May 26
...serving up your daily dish.
What kind of town do we live in when the criminal element is out swiping ornamental gazing balls? News on the Watercooler yesterday that some brazen thief stole one of these, with pedestal, right out of a Montclair front yard!
Anyway, I just wanted others to be aware. Can you believe that there are people so bold these days that even your lawn ornaments aren't safe?
[Cue to Humphrey Bogart] "Of all the gazing balls in all the the towns in the all the world, they had to pick this one ..."
Hey MEWsies out there, the Barista puts dibs on this one for her next novel. No cheating.
May 26, 2005 in Karma Violation, Sirens | Permalink
In Glen Ridge someone stole Baby Jesus and Mary from our Nativity set on the front lawn one year.How desperate can they be? They have also stolen (and destroyed) Halloween and Easter decorations on my street.
Posted by: ridger | May 26, 2005 8:48:36 AM
In Glen Ridge someone stole Baby Jesus and Mary from our Nativity set on the front lawn one year.How desperate can they be? They have also stolen (and destroyed) Halloween and Easter decorations on my street.

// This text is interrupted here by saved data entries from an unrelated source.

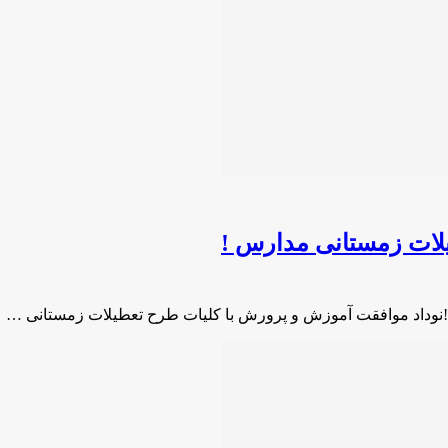
لات زمستانی مدارس !
نوداد موافقت آموزش و پرورش با کلیات طرح تعطیلات زمستانی …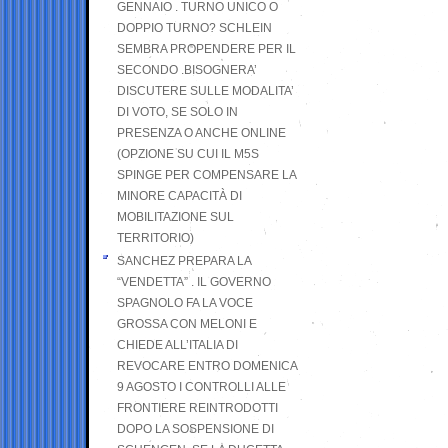
GENNAIO . TURNO UNICO O
DOPPIO TURNO? SCHLEIN
SEMBRA PROPENDERE PER IL
SECONDO .BISOGNERA’
DISCUTERE SULLE MODALITA’
DI VOTO, SE SOLO IN
PRESENZA O ANCHE ONLINE
(OPZIONE SU CUI IL M5S
SPINGE PER COMPENSARE LA
MINORE CAPACITÀ DI
MOBILITAZIONE SUL
TERRITORIO)
SANCHEZ PREPARA LA
“VENDETTA” . IL GOVERNO
SPAGNOLO FA LA VOCE
GROSSA CON MELONI E
CHIEDE ALL’ITALIA DI
REVOCARE ENTRO DOMENICA
9 AGOSTO I CONTROLLI ALLE
FRONTIERE REINTRODOTTI
DOPO LA SOSPENSIONE DI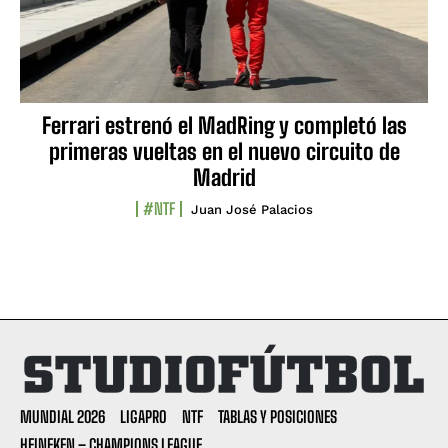
Ferrari estrenó el MadRing y completó las
primeras vueltas en el nuevo circuito de
Madrid
#NTF
Juan José Palacios
MUNDIAL 2026
LIGAPRO
NTF
TABLAS Y POSICIONES
HEINEKEN – CHAMPIONS LEAGUE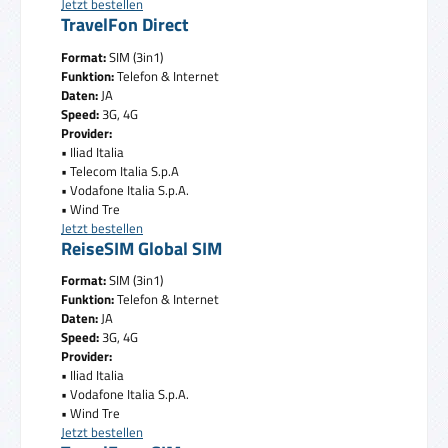
Jetzt bestellen
TravelFon Direct
Format:
SIM (3in1)
Funktion:
Telefon & Internet
Daten:
JA
Speed:
3G, 4G
Provider:
• Iliad Italia
• Telecom Italia S.p.A
• Vodafone Italia S.p.A.
• Wind Tre
Jetzt bestellen
ReiseSIM Global SIM
Format:
SIM (3in1)
Funktion:
Telefon & Internet
Daten:
JA
Speed:
3G, 4G
Provider:
• Iliad Italia
• Vodafone Italia S.p.A.
• Wind Tre
Jetzt bestellen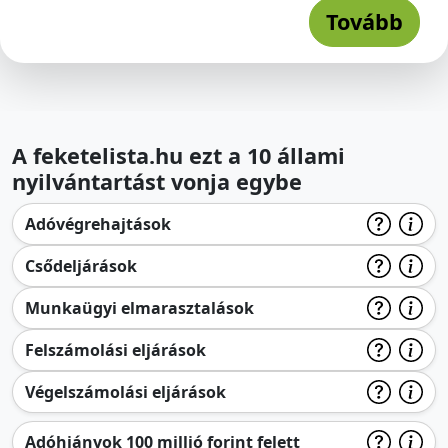
Tovább
A feketelista.hu ezt a 10 állami
nyilvántartást vonja egybe
Adóvégrehajtások
Csődeljárások
Munkaügyi elmarasztalások
Felszámolási eljárások
Végelszámolási eljárások
Adóhiányok 100 millió forint felett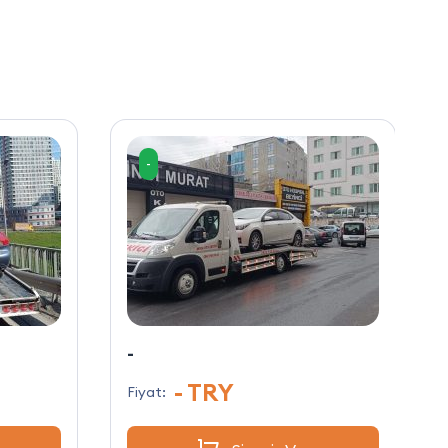
-
-
- TRY
Fiyat: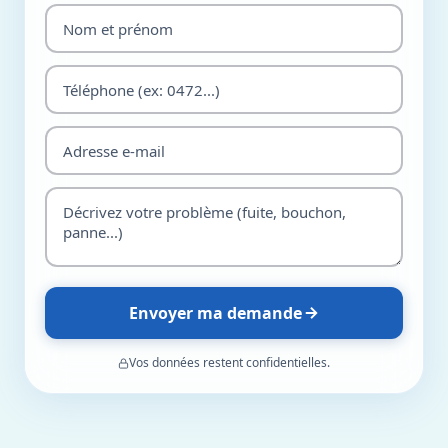
Envoyer ma demande
Vos données restent confidentielles.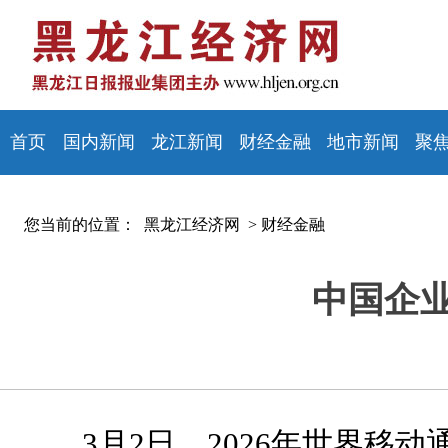
首页
国内新闻
龙江新闻
财经金融
地市新闻
聚
您当前的位置：
黑龙江经济网 >
财经金融
中国企
3月2日，2026年世界移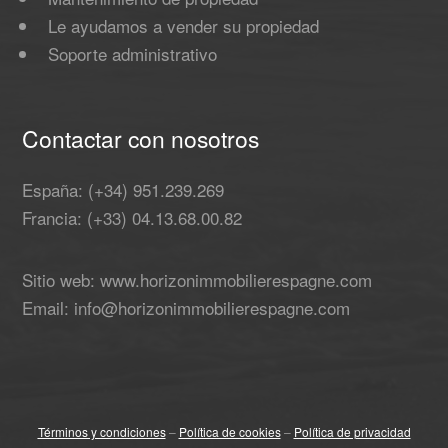
Le ayudamos a vender su propiedad
Soporte administrativo
Contactar con nosotros
España: (+34) 951.239.269
Francia: (+33) 04.13.68.00.82
Sitio web: www.horizonimmobilierespagne.com
Email: info@horizonimmobilierespagne.com
Términos y condiciones
–
Política de cookies
–
Política de privacidad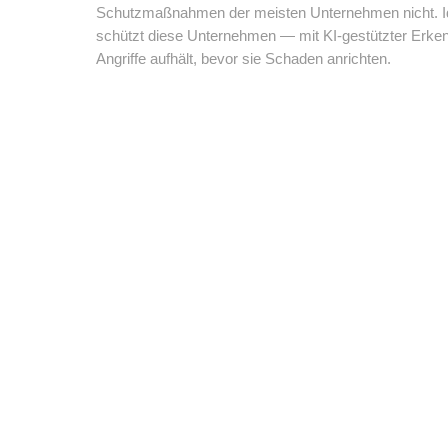
Schutzmaßnahmen der meisten Unternehmen nicht. I
schützt diese Unternehmen — mit KI-gestützter Erken
Angriffe aufhält, bevor sie Schaden anrichten.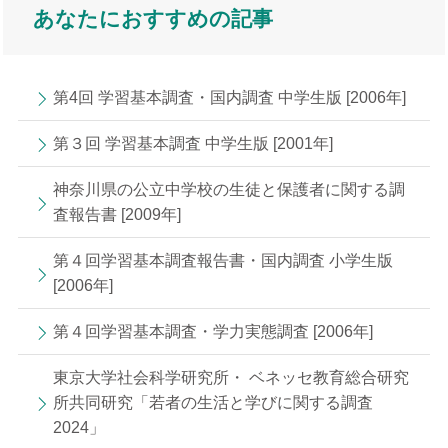
あなたにおすすめの記事
第4回 学習基本調査・国内調査 中学生版 [2006年]
第３回 学習基本調査 中学生版 [2001年]
神奈川県の公立中学校の生徒と保護者に関する調
査報告書 [2009年]
第４回学習基本調査報告書・国内調査 小学生版
[2006年]
第４回学習基本調査・学力実態調査 [2006年]
東京大学社会科学研究所・ ベネッセ教育総合研究
所共同研究「若者の生活と学びに関する調査
2024」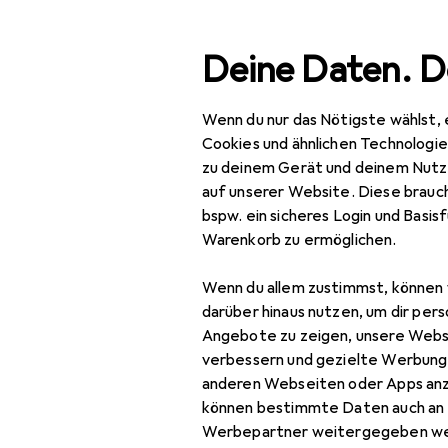
Suche
Deine Daten. D
Wenn du nur das Nötigste wählst, 
Navigation nach Kategorien
Gesamtsortiment
IT +
Gesamtsortiment
Cookies und ähnlichen Technologi
zu deinem Gerät und deinem Nutz
Monitor Sch
IT + Multimedia
auf unserer Website. Diese brauch
bspw. ein sicheres Login und Basis
Peripherie
Warenkorb zu ermöglichen.
Displays
Produkte
Forum
Wenn du allem zustimmst, können 
Digital Signage
darüber hinaus nutzen, um dir pers
Angebote zu zeigen, unsere Webs
Diskussionen in Moni
Digital Signage
verbessern und gezielte Werbung
Zubehör
anderen Webseiten oder Apps an
können bestimmte Daten auch an 
Monitor
Werbepartner weitergegeben we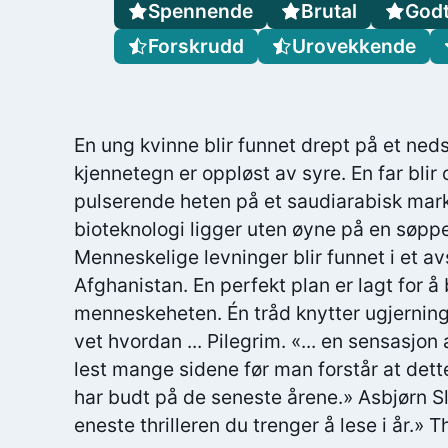
Spennende
Brutal
Godt
Forskrudd
Urovekkende
En ung kvinne blir funnet drept på et nedsl
kjennetegn er oppløst av syre. En far blir 
pulserende heten på et saudiarabisk mark
bioteknologi ligger uten øyne på en søpp
Menneskelige levninger blir funnet i et a
Afghanistan. En perfekt plan er lagt for 
menneskeheten. Én tråd knytter ugjerni
vet hvordan ... Pilegrim. «... en sensasjon a
lest mange sidene før man forstår at dett
har budt på de seneste årene.» Asbjørn 
eneste thrilleren du trenger å lese i år.» 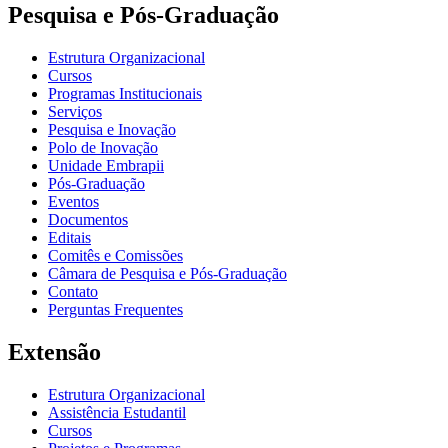
Pesquisa e Pós-Graduação
Estrutura Organizacional
Cursos
Programas Institucionais
Serviços
Pesquisa e Inovação
Polo de Inovação
Unidade Embrapii
Pós-Graduação
Eventos
Documentos
Editais
Comitês e Comissões
Câmara de Pesquisa e Pós-Graduação
Contato
Perguntas Frequentes
Extensão
Estrutura Organizacional
Assistência Estudantil
Cursos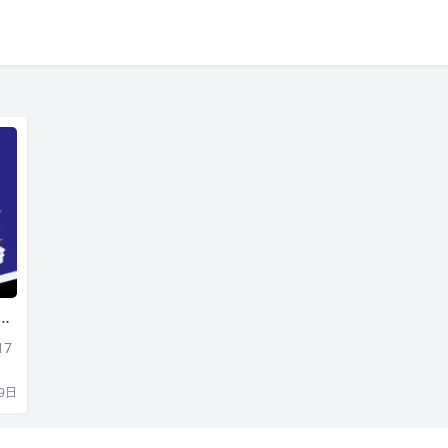
17
9日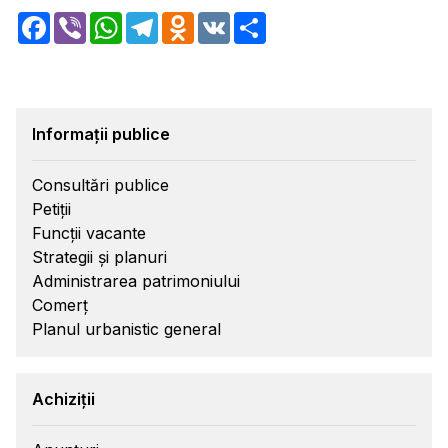
Facebook
Viber
WhatsApp
Telegram
Odnoklassniki
VK
Share
Informații publice
Consultări publice
Petiții
Funcții vacante
Strategii și planuri
Administrarea patrimoniului
Comerț
Planul urbanistic general
Achiziții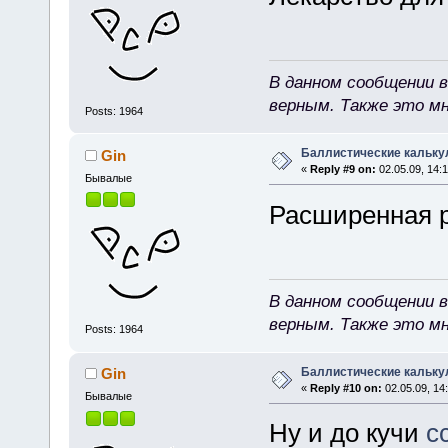
В данном сообщении в
верным. Также это м
Posts: 1964
Баллистические кальку
Gin
«
Reply #9 on:
02.05.09, 14:1
Бывалые
Расширенная р
В данном сообщении в
верным. Также это м
Posts: 1964
Баллистические кальку
Gin
«
Reply #10 on:
02.05.09, 14
Бывалые
Ну и до кучи
с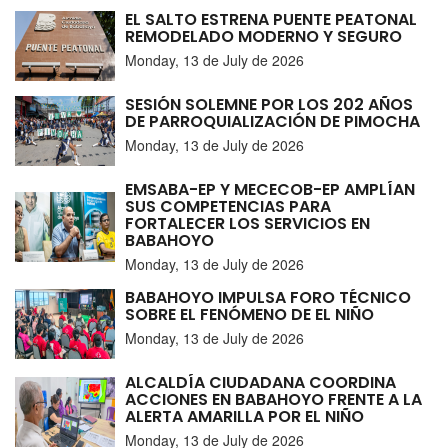
EL SALTO ESTRENA PUENTE PEATONAL
REMODELADO MODERNO Y SEGURO
Monday, 13 de July de 2026
SESIÓN SOLEMNE POR LOS 202 AÑOS
DE PARROQUIALIZACIÓN DE PIMOCHA
Monday, 13 de July de 2026
EMSABA-EP Y MECECOB-EP AMPLÍAN
SUS COMPETENCIAS PARA
FORTALECER LOS SERVICIOS EN
BABAHOYO
Monday, 13 de July de 2026
BABAHOYO IMPULSA FORO TÉCNICO
SOBRE EL FENÓMENO DE EL NIÑO
Monday, 13 de July de 2026
ALCALDÍA CIUDADANA COORDINA
ACCIONES EN BABAHOYO FRENTE A LA
ALERTA AMARILLA POR EL NIÑO
Monday, 13 de July de 2026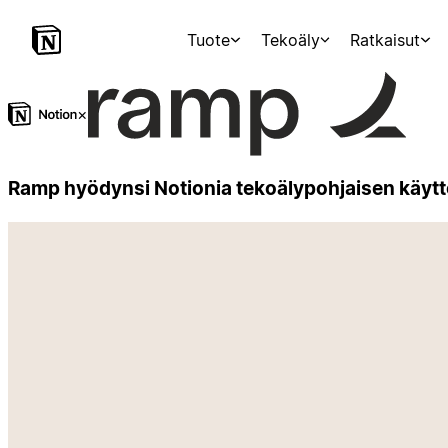
Tuote
Tekoäly
Ratkaisut
×
Ramp hyödynsi Notionia tekoälypohjaisen käytt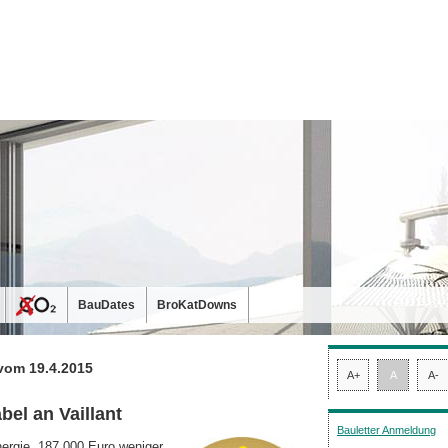
BauDates
BroKatDowns
vom 19.4.2015
A+
A
A-
bel an Vaillant
Bauletter Anmeldung
nergie, 187.000 Euro weniger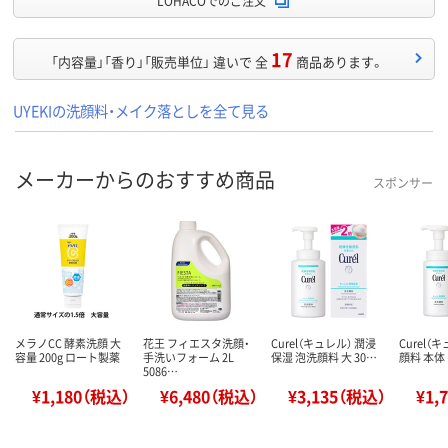
LOHACOでのご注文
17
「内容量」「香り」「販売単位」 違いで 全
商品あります。
UYEKIの洗顔料・メイク落としを全て見る
メーカーからのおすすめ商品
スポンサー
メラノCC 酵素洗顔 大
花王 フィエスタ洗顔・
Curel（キュレル） 潤浸
Curel（
容量 200g ロート製薬
手洗いフォーム 2L
保湿 泡洗顔料 大 30…
顔料 本体 
5086…
¥1,180（税込）
¥6,480（税込）
¥3,135（税込）
¥1,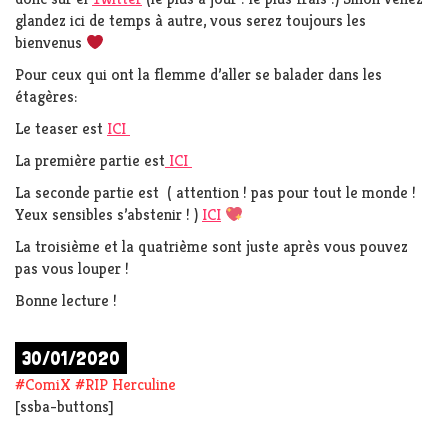
glandez ici de temps à autre, vous serez toujours les
bienvenus
Pour ceux qui ont la flemme d’aller se balader dans les
étagères:
Le teaser est
ICI
La première partie est
ICI
La seconde partie est ( attention ! pas pour tout le monde !
Yeux sensibles s’abstenir ! )
ICI
La troisième et la quatrième sont juste après vous pouvez
pas vous louper !
Bonne lecture !
30/01/2020
#
ComiX
#
RIP Herculine
[ssba-buttons]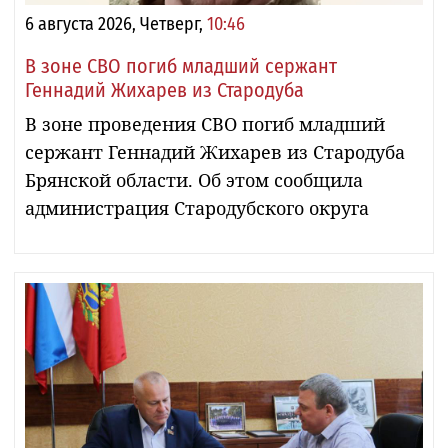
6 августа 2026, Четверг,
10:46
В зоне СВО погиб младший сержант
Геннадий Жихарев из Стародуба
В зоне проведения СВО погиб младший
сержант Геннадий Жихарев из Стародуба
Брянской области. Об этом сообщила
администрация Стародубского округа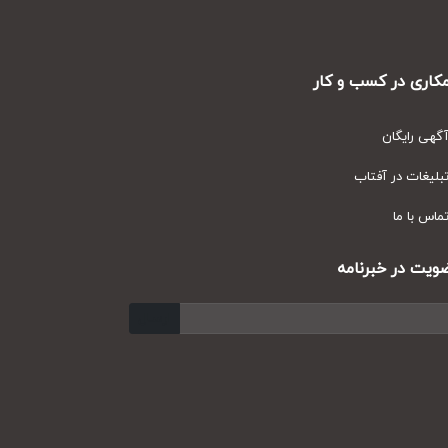
ری در کسب و کار
ی رایگان
یغات در آفتاب
س با ما
ت در خبرنامه
ارسال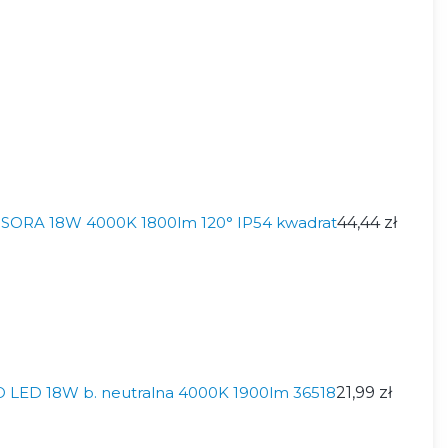
 SORA 18W 4000K 1800lm 120° IP54 kwadrat
44,44 zł
 LED 18W b. neutralna 4000K 1900lm 36518
21,99 zł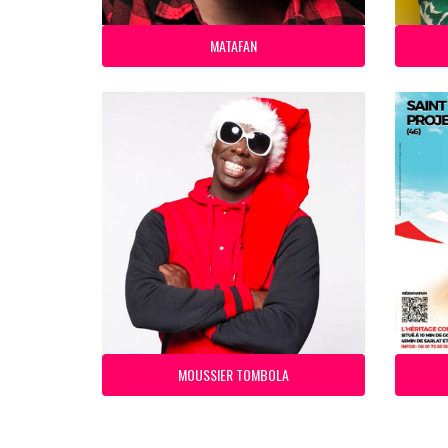
MATAFAN
MOUSSIER TOMBOLA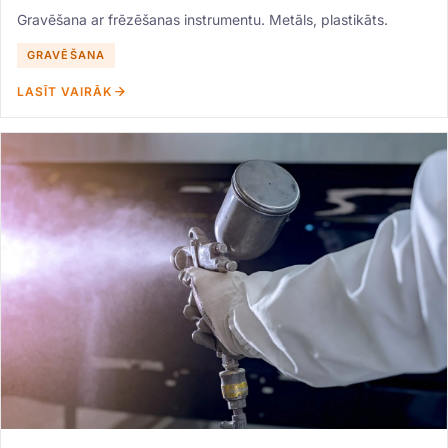
Gravēšana ar frēzēšanas instrumentu. Metāls, plastikāts.
GRAVĒŠANA
LASĪT VAIRĀK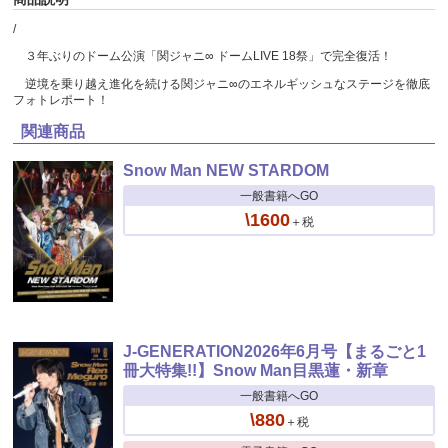
/
３年ぶりのドーム公演「関ジャニ∞ ドームLIVE 18祭」で完全復活！
逆境を乗り越え進化を続ける関ジャニ∞のエネルギッシュなステージを徹底
フォトレポート！
関連商品
Snow Man NEW STARDOM
一般書籍へGO
\1600
＋税
J-GENERATION2026年6月号【まるごと1
冊大特集!!】Snow Man目黒蓮・新章
一般書籍へGO
\880
＋税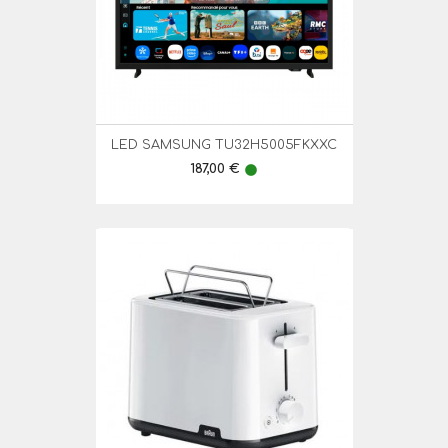
LED SAMSUNG TU32H5005FKXXC
Preço
187,00 €
lens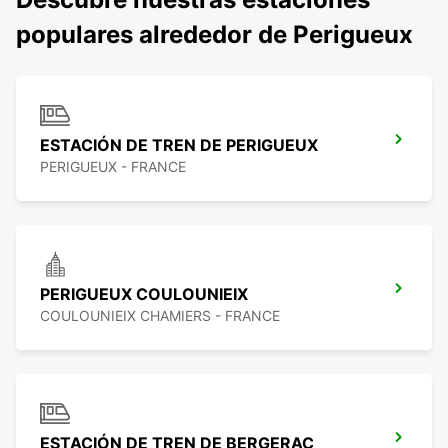
populares alrededor de Perigueux
ESTACIÓN DE TREN DE PERIGUEUX
PERIGUEUX - FRANCE
PERIGUEUX COULOUNIEIX
COULOUNIEIX CHAMIERS - FRANCE
ESTACIÓN DE TREN DE BERGERAC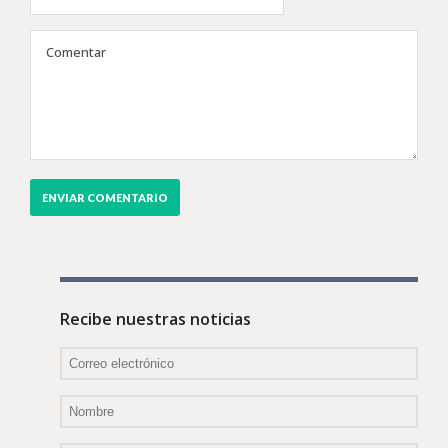
Recibe nuestras noticias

Posted by: ridger | May 26, 2005 9:14:39 AM
When I was a teenaged miscreant in central NJ, lawn ornaments were a frequent target of late-night scavenger hunts that involved up to 30 groups of kids in cars competing for a prize (usually the collected entry fees from all the teams, minus a generous fee for the "organizer").
Posted by: David P. Powell | May 26, 2005 9:48:29 AM
When you called it a "gazing ball," does that mean it's supposed to be used for scrying? Like Dr. John Dee did? I always wondered what those things were called, the punks I knew who "liberated" them (most of whom went to the local vo-tech, interestingly) referred to them as "glass bowling balls." They'd smash them against also-heisted garden gnomes for fun. Perhaps their offspring are still about, appallingly.
Posted by: cathar | May 26, 2005 5:55:56 PM
Scrying means what? It's not in the dictionary. I'm not ashamed to admit that, whatever Dr. John Dee did, it is an unusual and unfamiliar activity to me. Is it something kinky?
Posted by: JTF | May 26, 2005 8:40:02 PM
from the American Heritage online edition:
srky
PRONUNCIATION: skr
INTRANSITIVE VERB: Inflected forms: scried ( skrd), scry·ing, scries ( skrz)
To see or predict the future by means of a crystal ball.
ETYMOLOGY: Short for descry.
Posted by: google addict | May 26, 2005 9:22:14 PM
So it's only kinky if you believe that fooling with the occult is too. (But it can also be done with mirrors, window panes, crystals, etc.) Dr. John Dee was an Elizabethan mage-bounder-conman. Sort of a precursor of someone like either Deepak Chopra or Werner Erhard. And I still wonder if scrying is the origin of those garden balls.
Posted by: cathar | May 26, 2005 10:12:05 PM
Now that I think about it, JTF, did you somehow think those garden orbs were, well, uh, sorta, kinda, large versions of what I believe they call "ben-wa balls" in sex shops? (Please, please, don't ask me to explain this one, because when I finally learned what it was I still had a problem visualizing the entire process.)
Posted by: cathar | May 26, 2005 10:27:36 PM
Actually, at first, cathar, I didn't. But, now that the suggestion was made, maybe benwa balls did make a subliminal connection. I remember EST. A former friend of mine followed his teachings, back in the '70's. I won't go any further with that. I don't believe scrying has much to do with those reflective garden orbs.